En prime, M. Harper se préoccupe soudainement du rôle des provinces dans ces réformes mais ses propres avocats n’ont pas crû bon d’évoquer cette contrainte de la Loi sur les vétos régionaux dans les deux mémoires soumis à la Cour suprême.
La nomination invalidée de Marc Nadon
Va pour son interprétation du jugement sur le Sénat…la chicane avec la Juge en chef McLachlin maintenant. Le premier ministre Harper essaie-t-il de nous passer un Drainville???
Je parle des consultations qu’il dit avoir mené pour s’assurer de la validité de la nomination du juge Marc Nadon. Précisons au départ qu’exceptionnellement, le communiqué de nomination de Marc Nadon du 30 septembre dernier était accompagné d’un avis juridique de neuf pages de l’ex-juge de la Cour suprême, Ian Binnie. Son ex-collègue Louise Charron et le constitutionnaliste Peter Hogg approuvaient ses conclusions voulant que la nomination soit valide. On connaît la suite.
Or, M. Harper me semble avoir laissé planer la possibilité d’une plus large consultation jeudi dernier à Montréal, auprès de spécialistes du côté du gouvernement:
« …mais on a soulevé la question cette fois-ci et, pour cette raison, j’ai consulté des experts du ministère de la Justice et internes, mais aussi nous avons consulté des experts externes, des anciens juges, des experts constitutionnels et tout le monde, tout le monde était d’accord que la pratique de considérer les juges de la Cour fédérale n’est pas un problème. »

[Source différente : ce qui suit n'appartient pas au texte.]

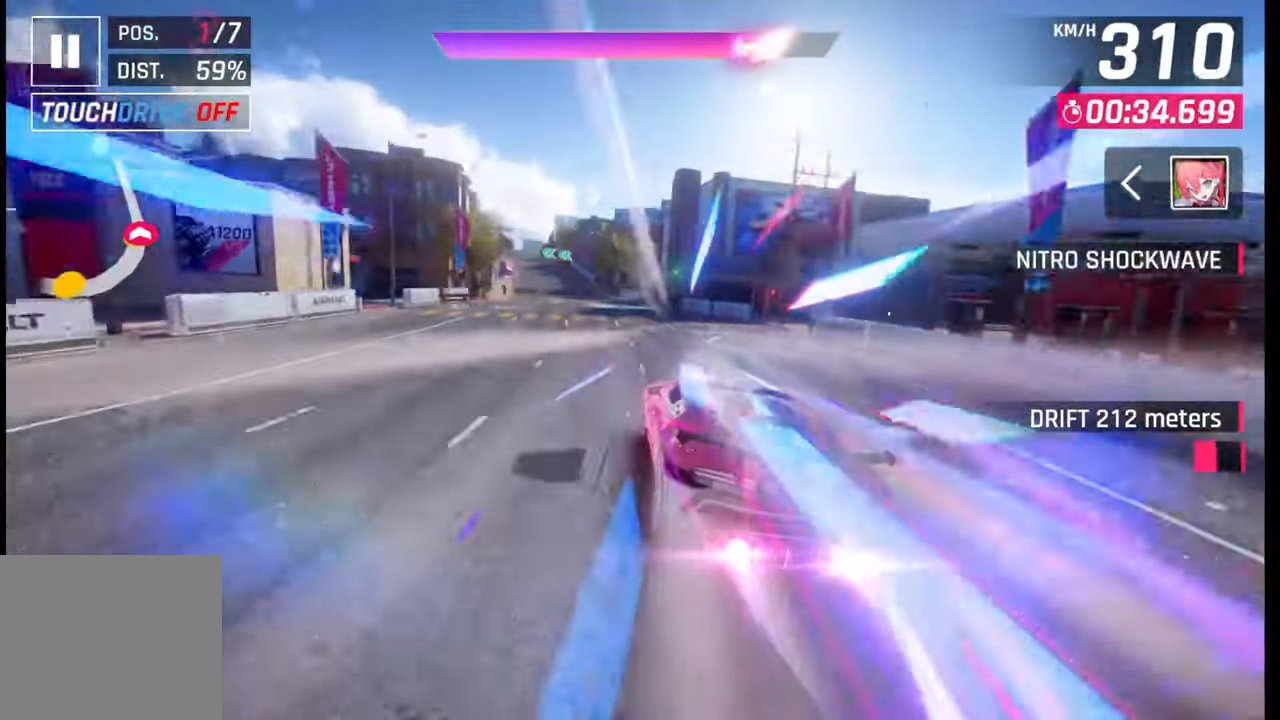
{"buttons": [], "left_stick": "left", "right_stick": "center", "events": []}
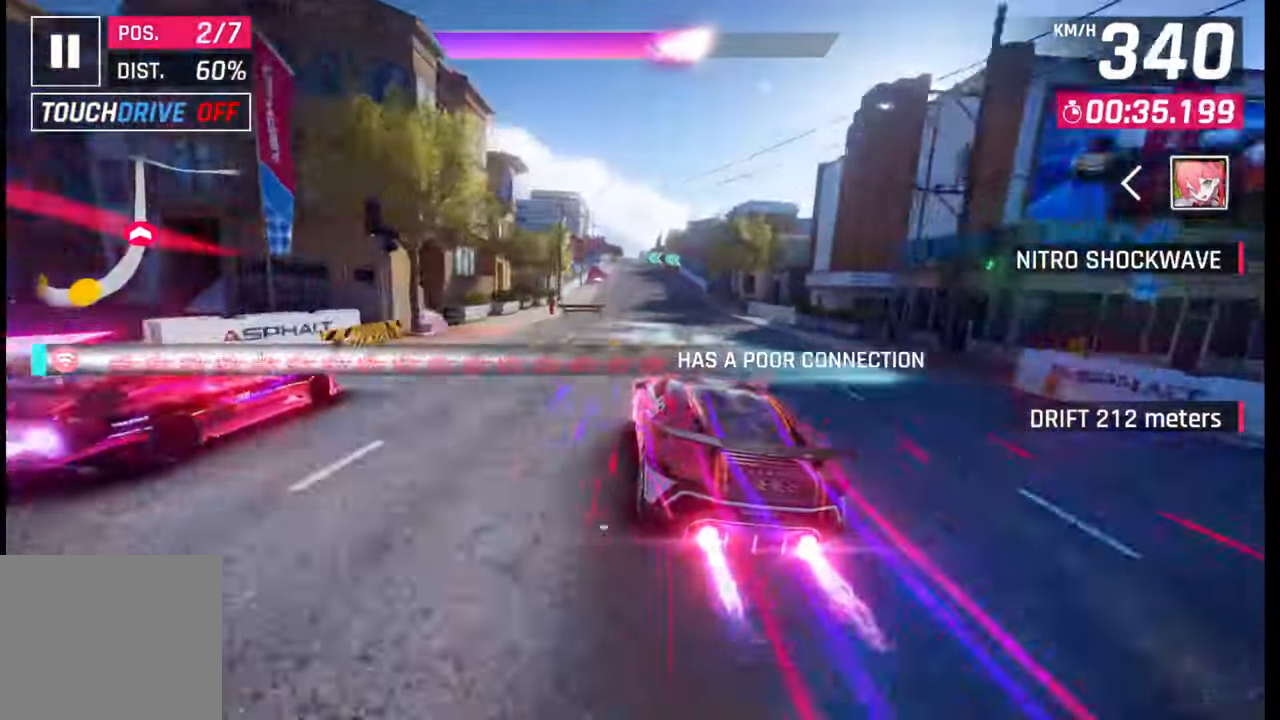
{"buttons": [], "left_stick": "center", "right_stick": "center", "events": [[33, "left_stick", "center"], [133, "left_stick", "left"], [383, "left_stick", "center"]]}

Prenant le premier ministre au mot, j’ai demandé sur Twitter à voir les autres avis juridiques que ceux qui avaient été publiés, ceux de l’intérieur. Son secrétaire de presse m’a invité à aller voir sur le site de M. Harper. Ne perdez pas votre temps, vous n’y trouverez que l’avis Binnie appuyé par Deschamps et Hogg, les anciens juges et un émérite professeur de droit. Du ministère de la Justice ou de l’ »interne », pas de trace. Ne cherchez pas à les obtenir, vous ne serez pas les bienvenus.
Bon, M. Harper parle, il est vrai, d’avoir consulté. Peut-être n’a-t-il fait que ça, consulter, sans demander d’avis formel. Peut-être qu’il n’a obtenu que des opinions, pas des avis, de certains juristes? Sur un aspect seulement? Ça vous rappelle quelque chose?
M. Harper continue de parler de « tout le monde était d’accord » avec lui, incluant un juge minoritaire à la Cour suprême, comme si les six jmajoritaires étaient seuls à se retrouver de l’autre côté de la clôture. Il voudrait mettre en doute les conclusions du jugement tout en disant s’y conformer qu’il ne s’y prendrait pas autrement.
Et ne vous y trompez pas, on en n’a probablement pas fini puisqu’on est à écrire d’autres épisodes à cette saga. La Cour suprême doit maintenant se prononcer sur la validité de peines minimales imposées par le gouvernement Harper et devra probablement aussi le faire sur les compensations à verser par les criminels aux victimes. Sans parler de ce qui arrivera de la future loi qui gérera la prostitution attendue dans les prochaines semaines.
Des heures…que dis-je, des années de plaisir!!!